The SCAPE Execution Platform provides a massively parallel environment for executing and orchestrating preservation tools and workflows. The SCAPE Central Instance (CI) provides a shared infrastructure for deploying the Platform software components as well as other project outcomes. Following shared infrastructures are presently being set up:
- A Hadoop cluster with pre-installed PT-tools and testing corpora at IMF (aka The Public Instance).
- An Infrastructure as a Service (IaaS) environment at AIT (~20 cores, based on XEN/Eucalyptus).
The Platform Concept Release (M14) comprises two shared data processing clusters hosted at IMF and AIT. Both clusters are based on Apache Hadoop.
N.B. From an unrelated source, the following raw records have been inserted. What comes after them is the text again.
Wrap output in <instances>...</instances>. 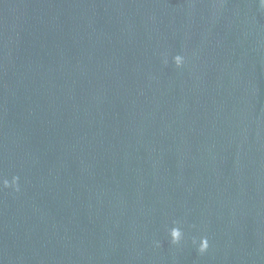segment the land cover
Returning a JSON list of instances; mask_svg holds the SVG:
<instances>
[{"label": "water", "instance_id": "1", "mask_svg": "<svg viewBox=\"0 0 264 264\" xmlns=\"http://www.w3.org/2000/svg\"><path fill=\"white\" fill-rule=\"evenodd\" d=\"M14 177L0 264H264L260 0H0Z\"/></svg>", "mask_w": 264, "mask_h": 264}, {"label": "clouds", "instance_id": "2", "mask_svg": "<svg viewBox=\"0 0 264 264\" xmlns=\"http://www.w3.org/2000/svg\"><path fill=\"white\" fill-rule=\"evenodd\" d=\"M260 6L261 8H264V0H260ZM173 62L176 65V67L179 68L184 64V58L181 55H176L173 58ZM10 187L16 191H19L18 178L16 177L12 178L11 182H9L8 179L0 180V189H7ZM169 236H170L172 244L174 245L179 244L181 240L183 239V232L178 226H173L169 231ZM192 243L196 245L197 241L193 240ZM208 248H209L208 240L206 238H202L198 243V252L200 254H204L205 252H207Z\"/></svg>", "mask_w": 264, "mask_h": 264}]
</instances>
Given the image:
The setup of the IMF infrastructure hosting the Central Instance differs from the development infrastructure hosted by AIT. Most notably, the Central Instance at the IMF data center is hosted using low consumption nodes and no visualization layer is introduced. AIT provides a development cluster that is hosted on top of a virtualized private cloud environment. Both deployments presently support MapReduce, HDFS, HBase, and Hoop. Preservation tools can be installed on-demand. A Fedora Commons-based repository is presently being added to the AIT infrastructure.
Software and Downloads
The SCAPE Platform basically comprises of (1) an integrated system that extend the execution platform with a number of software components developed within the projects, and (2) tools, scripts, and applications that enable users to execute preservation workflows on to of this environment.
- A tool wrapper that allows a user to easily execute command-line applications as mapReduce jobs has been developed and made available here: pt-mapred-demo.